» **YOUR TASK**:
In the reply, include exactly the lines of the entries below from the first to the line with "3. **Less Code**", that line included.

» **DATA RECORDS**:
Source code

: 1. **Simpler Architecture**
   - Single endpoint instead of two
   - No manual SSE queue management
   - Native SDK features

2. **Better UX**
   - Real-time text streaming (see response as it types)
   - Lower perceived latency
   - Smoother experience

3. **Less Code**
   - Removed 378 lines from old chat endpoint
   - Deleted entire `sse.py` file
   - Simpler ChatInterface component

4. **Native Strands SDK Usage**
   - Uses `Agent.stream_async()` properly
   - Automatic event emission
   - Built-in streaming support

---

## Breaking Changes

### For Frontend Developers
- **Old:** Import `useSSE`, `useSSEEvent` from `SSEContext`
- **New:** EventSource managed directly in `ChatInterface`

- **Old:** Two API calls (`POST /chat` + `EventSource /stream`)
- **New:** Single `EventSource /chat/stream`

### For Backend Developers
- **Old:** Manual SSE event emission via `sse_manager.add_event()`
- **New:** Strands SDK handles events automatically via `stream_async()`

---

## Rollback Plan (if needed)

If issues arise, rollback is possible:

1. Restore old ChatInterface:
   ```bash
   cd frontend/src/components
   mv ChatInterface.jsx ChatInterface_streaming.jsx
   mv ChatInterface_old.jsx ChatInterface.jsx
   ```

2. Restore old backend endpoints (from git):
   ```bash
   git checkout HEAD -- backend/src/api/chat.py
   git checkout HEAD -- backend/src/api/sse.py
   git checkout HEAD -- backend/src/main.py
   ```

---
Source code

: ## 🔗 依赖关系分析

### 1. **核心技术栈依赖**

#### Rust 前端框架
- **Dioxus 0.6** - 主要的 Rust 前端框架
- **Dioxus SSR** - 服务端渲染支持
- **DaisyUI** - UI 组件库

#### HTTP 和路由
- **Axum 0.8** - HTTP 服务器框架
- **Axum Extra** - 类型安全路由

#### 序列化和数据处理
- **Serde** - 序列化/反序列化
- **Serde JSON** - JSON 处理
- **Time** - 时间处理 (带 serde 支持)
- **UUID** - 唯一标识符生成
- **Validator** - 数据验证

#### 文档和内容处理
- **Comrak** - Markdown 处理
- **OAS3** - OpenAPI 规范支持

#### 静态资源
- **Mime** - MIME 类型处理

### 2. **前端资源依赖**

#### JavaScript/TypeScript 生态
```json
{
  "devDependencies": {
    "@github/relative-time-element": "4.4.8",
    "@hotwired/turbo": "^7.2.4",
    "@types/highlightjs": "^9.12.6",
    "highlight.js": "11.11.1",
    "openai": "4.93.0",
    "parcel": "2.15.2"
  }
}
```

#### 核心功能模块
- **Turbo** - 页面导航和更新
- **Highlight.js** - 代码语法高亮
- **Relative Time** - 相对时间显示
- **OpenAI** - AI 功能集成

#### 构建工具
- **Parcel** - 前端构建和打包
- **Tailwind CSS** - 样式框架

» **RESPONSE**:
Source code

: 1. **Simpler Architecture**
   - Single endpoint instead of two
   - No manual SSE queue management
   - Native SDK features

2. **Better UX**
   - Real-time text streaming (see response as it types)
   - Lower perceived latency
   - Smoother experience

3. **Less Code**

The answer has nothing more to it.